1.     Cities and states step up on Climate Change as central governments step down

In its last act as part of the UN Paris Climate Change Agreement, the US led other polluters in blocking more ambitious voluntary climate change goals. The US is slated to exit the Paris agreement in November 2020 and will assuredly do so if President Trump is reelected. China, Brazil, Australia, and India were among the participants in Madrid with objections to more aggressive goals.

Meanwhile, cities (such as Sydney), US states (such as California), and other localities worldwide stepped up their commitments to combat the effects of climate change.

Why this is important: These agreements though lofty and making for good press, are voluntary. The Paris Agreement is not the first such agreement to fall short in terms of needed aggressiveness as well as wholehearted participation. The Kyoto protocol (1997, effective 2005, ended 2012) had good intentions too, and we all know what road is paved with good intentions.   The worst effects of climate change are closer than ever, and the effects being felt now are expensive and harsh.

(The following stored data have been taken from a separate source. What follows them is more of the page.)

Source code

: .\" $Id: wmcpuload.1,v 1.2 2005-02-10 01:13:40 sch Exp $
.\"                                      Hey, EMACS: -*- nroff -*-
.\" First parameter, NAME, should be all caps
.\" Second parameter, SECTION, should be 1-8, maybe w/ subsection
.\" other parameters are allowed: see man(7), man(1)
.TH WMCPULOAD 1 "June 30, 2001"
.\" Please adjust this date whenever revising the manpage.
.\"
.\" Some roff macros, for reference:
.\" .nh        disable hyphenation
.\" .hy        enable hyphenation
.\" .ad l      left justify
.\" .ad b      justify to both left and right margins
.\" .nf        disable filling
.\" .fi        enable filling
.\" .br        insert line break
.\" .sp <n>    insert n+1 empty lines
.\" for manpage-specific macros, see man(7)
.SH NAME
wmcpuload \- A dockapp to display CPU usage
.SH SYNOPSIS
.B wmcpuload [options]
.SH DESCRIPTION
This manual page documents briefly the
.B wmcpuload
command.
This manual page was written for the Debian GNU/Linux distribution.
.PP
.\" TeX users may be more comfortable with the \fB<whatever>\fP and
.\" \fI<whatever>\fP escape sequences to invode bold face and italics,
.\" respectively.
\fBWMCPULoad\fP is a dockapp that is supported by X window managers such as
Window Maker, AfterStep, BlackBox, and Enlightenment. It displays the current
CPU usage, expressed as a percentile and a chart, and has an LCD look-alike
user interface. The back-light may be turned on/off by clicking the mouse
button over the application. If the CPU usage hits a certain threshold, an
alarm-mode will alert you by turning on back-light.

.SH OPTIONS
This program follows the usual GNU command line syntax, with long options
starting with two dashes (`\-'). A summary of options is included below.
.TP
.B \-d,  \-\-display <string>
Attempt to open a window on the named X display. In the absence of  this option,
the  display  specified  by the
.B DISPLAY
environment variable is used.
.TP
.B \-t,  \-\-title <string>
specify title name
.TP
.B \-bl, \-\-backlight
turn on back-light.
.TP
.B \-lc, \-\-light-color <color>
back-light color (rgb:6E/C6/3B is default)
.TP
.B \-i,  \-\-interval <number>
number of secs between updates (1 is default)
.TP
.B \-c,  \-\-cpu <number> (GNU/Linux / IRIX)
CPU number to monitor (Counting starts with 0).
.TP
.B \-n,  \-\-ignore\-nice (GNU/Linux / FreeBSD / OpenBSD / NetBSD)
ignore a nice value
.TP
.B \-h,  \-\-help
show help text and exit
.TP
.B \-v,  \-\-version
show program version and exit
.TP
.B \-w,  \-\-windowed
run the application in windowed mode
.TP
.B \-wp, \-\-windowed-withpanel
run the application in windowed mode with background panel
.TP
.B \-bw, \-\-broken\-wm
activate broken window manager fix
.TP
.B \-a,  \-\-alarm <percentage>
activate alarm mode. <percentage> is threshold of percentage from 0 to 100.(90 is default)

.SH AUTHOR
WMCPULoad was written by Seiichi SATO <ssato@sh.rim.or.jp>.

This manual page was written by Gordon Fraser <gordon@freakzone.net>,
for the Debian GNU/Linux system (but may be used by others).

Climate change is the story of the decade and is frankly, a necessary topic for any top ten list of major stories of the year, or, again, the decade. All the other stories, trade wars, patent lawsuits, consolidation, low prices for components are meaningless in the face of the disaster that is climate change. The other stories are industry soap operas. Climate change is an accelerating disaster.

So, as you peruse the annual top ten lists, if the topic of climate change does not appear, the list is incomplete.